(Stored data entries)
>>>>>

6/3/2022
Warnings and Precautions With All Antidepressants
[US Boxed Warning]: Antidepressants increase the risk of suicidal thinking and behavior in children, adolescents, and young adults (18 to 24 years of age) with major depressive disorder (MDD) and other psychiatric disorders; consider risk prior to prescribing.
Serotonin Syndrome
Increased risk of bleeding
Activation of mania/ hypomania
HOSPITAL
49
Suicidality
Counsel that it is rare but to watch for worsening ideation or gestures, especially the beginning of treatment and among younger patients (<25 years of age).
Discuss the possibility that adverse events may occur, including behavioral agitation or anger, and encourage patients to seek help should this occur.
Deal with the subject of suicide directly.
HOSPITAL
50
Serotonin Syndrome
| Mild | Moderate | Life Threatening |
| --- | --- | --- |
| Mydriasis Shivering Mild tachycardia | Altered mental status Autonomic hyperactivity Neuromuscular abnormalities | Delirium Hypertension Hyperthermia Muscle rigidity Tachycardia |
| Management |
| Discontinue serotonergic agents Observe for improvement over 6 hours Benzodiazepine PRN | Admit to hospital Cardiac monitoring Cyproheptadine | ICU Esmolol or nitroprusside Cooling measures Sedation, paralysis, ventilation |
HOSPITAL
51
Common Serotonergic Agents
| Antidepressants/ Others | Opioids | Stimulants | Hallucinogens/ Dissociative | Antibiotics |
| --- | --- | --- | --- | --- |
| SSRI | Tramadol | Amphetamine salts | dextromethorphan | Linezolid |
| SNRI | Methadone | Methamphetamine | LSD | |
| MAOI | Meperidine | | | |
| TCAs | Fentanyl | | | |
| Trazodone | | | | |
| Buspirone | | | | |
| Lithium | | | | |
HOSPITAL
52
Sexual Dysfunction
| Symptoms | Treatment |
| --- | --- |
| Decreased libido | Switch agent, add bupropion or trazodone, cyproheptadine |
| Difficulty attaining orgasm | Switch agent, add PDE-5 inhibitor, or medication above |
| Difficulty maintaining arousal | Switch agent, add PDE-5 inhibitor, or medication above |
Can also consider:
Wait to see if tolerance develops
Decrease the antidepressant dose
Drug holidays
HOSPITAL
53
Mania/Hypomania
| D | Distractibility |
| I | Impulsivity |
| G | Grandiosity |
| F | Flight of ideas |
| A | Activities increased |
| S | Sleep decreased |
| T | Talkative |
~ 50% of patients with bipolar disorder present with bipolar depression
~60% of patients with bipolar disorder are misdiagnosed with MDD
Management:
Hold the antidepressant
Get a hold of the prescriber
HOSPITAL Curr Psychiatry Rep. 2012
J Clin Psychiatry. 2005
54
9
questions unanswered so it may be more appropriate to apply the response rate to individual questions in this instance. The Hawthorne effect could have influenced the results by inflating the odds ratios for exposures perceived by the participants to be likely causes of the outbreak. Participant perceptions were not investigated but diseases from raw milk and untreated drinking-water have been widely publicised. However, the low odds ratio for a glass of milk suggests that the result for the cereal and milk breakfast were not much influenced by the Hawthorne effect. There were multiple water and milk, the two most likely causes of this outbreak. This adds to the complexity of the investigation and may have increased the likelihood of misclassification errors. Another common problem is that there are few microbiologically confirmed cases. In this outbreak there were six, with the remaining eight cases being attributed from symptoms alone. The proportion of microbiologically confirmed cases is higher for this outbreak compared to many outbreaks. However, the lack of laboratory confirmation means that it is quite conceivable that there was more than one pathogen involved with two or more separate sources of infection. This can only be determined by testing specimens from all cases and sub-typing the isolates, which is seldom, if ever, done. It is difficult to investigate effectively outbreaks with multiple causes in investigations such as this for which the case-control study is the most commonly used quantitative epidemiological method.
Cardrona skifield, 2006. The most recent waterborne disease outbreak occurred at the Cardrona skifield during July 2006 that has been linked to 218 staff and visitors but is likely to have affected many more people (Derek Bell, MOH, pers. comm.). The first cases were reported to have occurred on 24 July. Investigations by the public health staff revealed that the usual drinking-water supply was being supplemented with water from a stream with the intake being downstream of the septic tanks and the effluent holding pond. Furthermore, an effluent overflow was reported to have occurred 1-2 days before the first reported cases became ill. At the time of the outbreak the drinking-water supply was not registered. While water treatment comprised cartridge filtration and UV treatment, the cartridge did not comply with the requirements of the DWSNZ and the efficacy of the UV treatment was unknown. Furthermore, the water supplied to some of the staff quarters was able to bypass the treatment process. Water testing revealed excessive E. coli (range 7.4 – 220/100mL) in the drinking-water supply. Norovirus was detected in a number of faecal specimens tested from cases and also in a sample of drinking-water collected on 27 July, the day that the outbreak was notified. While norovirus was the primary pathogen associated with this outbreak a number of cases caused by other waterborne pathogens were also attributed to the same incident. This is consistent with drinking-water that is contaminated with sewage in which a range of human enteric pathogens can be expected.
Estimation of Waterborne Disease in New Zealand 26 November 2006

<<<<<

(Required work): All of the entries should be repeated word for word.

(Response area):
6/3/2022
Warnings and Precautions With All Antidepressants
[US Boxed Warning]: Antidepressants increase the risk of suicidal thinking and behavior in children, adolescents, and young adults (18 to 24 years of age) with major depressive disorder (MDD) and other psychiatric disorders; consider risk prior to prescribing.
Serotonin Syndrome
Increased risk of bleeding
Activation of mania/ hypomania
HOSPITAL
49
Suicidality
Counsel that it is rare but to watch for worsening ideation or gestures, especially the beginning of treatment and among younger patients (<25 years of age).
Discuss the possibility that adverse events may occur, including behavioral agitation or anger, and encourage patients to seek help should this occur.
Deal with the subject of suicide directly.
HOSPITAL
50
Serotonin Syndrome
| Mild | Moderate | Life Threatening |
| --- | --- | --- |
| Mydriasis Shivering Mild tachycardia | Altered mental status Autonomic hyperactivity Neuromuscular abnormalities | Delirium Hypertension Hyperthermia Muscle rigidity Tachycardia |
| Management |
| Discontinue serotonergic agents Observe for improvement over 6 hours Benzodiazepine PRN | Admit to hospital Cardiac monitoring Cyproheptadine | ICU Esmolol or nitroprusside Cooling measures Sedation, paralysis, ventilation |
HOSPITAL
51
Common Serotonergic Agents
| Antidepressants/ Others | Opioids | Stimulants | Hallucinogens/ Dissociative | Antibiotics |
| --- | --- | --- | --- | --- |
| SSRI | Tramadol | Amphetamine salts | dextromethorphan | Linezolid |
| SNRI | Methadone | Methamphetamine | LSD | |
| MAOI | Meperidine | | | |
| TCAs | Fentanyl | | | |
| Trazodone | | | | |
| Buspirone | | | | |
| Lithium | | | | |
HOSPITAL
52
Sexual Dysfunction
| Symptoms | Treatment |
| --- | --- |
| Decreased libido | Switch agent, add bupropion or trazodone, cyproheptadine |
| Difficulty attaining orgasm | Switch agent, add PDE-5 inhibitor, or medication above |
| Difficulty maintaining arousal | Switch agent, add PDE-5 inhibitor, or medication above |
Can also consider:
Wait to see if tolerance develops
Decrease the antidepressant dose
Drug holidays
HOSPITAL
53
Mania/Hypomania
| D | Distractibility |
| I | Impulsivity |
| G | Grandiosity |
| F | Flight of ideas |
| A | Activities increased |
| S | Sleep decreased |
| T | Talkative |
~ 50% of patients with bipolar disorder present with bipolar depression
~60% of patients with bipolar disorder are misdiagnosed with MDD
Management:
Hold the antidepressant
Get a hold of the prescriber
HOSPITAL Curr Psychiatry Rep. 2012
J Clin Psychiatry. 2005
54
9
questions unanswered so it may be more appropriate to apply the response rate to individual questions in this instance. The Hawthorne effect could have influenced the results by inflating the odds ratios for exposures perceived by the participants to be likely causes of the outbreak. Participant perceptions were not investigated but diseases from raw milk and untreated drinking-water have been widely publicised. However, the low odds ratio for a glass of milk suggests that the result for the cereal and milk breakfast were not much influenced by the Hawthorne effect. There were multiple water and milk, the two most likely causes of this outbreak. This adds to the complexity of the investigation and may have increased the likelihood of misclassification errors. Another common problem is that there are few microbiologically confirmed cases. In this outbreak there were six, with the remaining eight cases being attributed from symptoms alone. The proportion of microbiologically confirmed cases is higher for this outbreak compared to many outbreaks. However, the lack of laboratory confirmation means that it is quite conceivable that there was more than one pathogen involved with two or more separate sources of infection. This can only be determined by testing specimens from all cases and sub-typing the isolates, which is seldom, if ever, done. It is difficult to investigate effectively outbreaks with multiple causes in investigations such as this for which the case-control study is the most commonly used quantitative epidemiological method.
Cardrona skifield, 2006. The most recent waterborne disease outbreak occurred at the Cardrona skifield during July 2006 that has been linked to 218 staff and visitors but is likely to have affected many more people (Derek Bell, MOH, pers. comm.). The first cases were reported to have occurred on 24 July. Investigations by the public health staff revealed that the usual drinking-water supply was being supplemented with water from a stream with the intake being downstream of the septic tanks and the effluent holding pond. Furthermore, an effluent overflow was reported to have occurred 1-2 days before the first reported cases became ill. At the time of the outbreak the drinking-water supply was not registered. While water treatment comprised cartridge filtration and UV treatment, the cartridge did not comply with the requirements of the DWSNZ and the efficacy of the UV treatment was unknown. Furthermore, the water supplied to some of the staff quarters was able to bypass the treatment process. Water testing revealed excessive E. coli (range 7.4 – 220/100mL) in the drinking-water supply. Norovirus was detected in a number of faecal specimens tested from cases and also in a sample of drinking-water collected on 27 July, the day that the outbreak was notified. While norovirus was the primary pathogen associated with this outbreak a number of cases caused by other waterborne pathogens were also attributed to the same incident. This is consistent with drinking-water that is contaminated with sewage in which a range of human enteric pathogens can be expected.
Estimation of Waterborne Disease in New Zealand 26 November 2006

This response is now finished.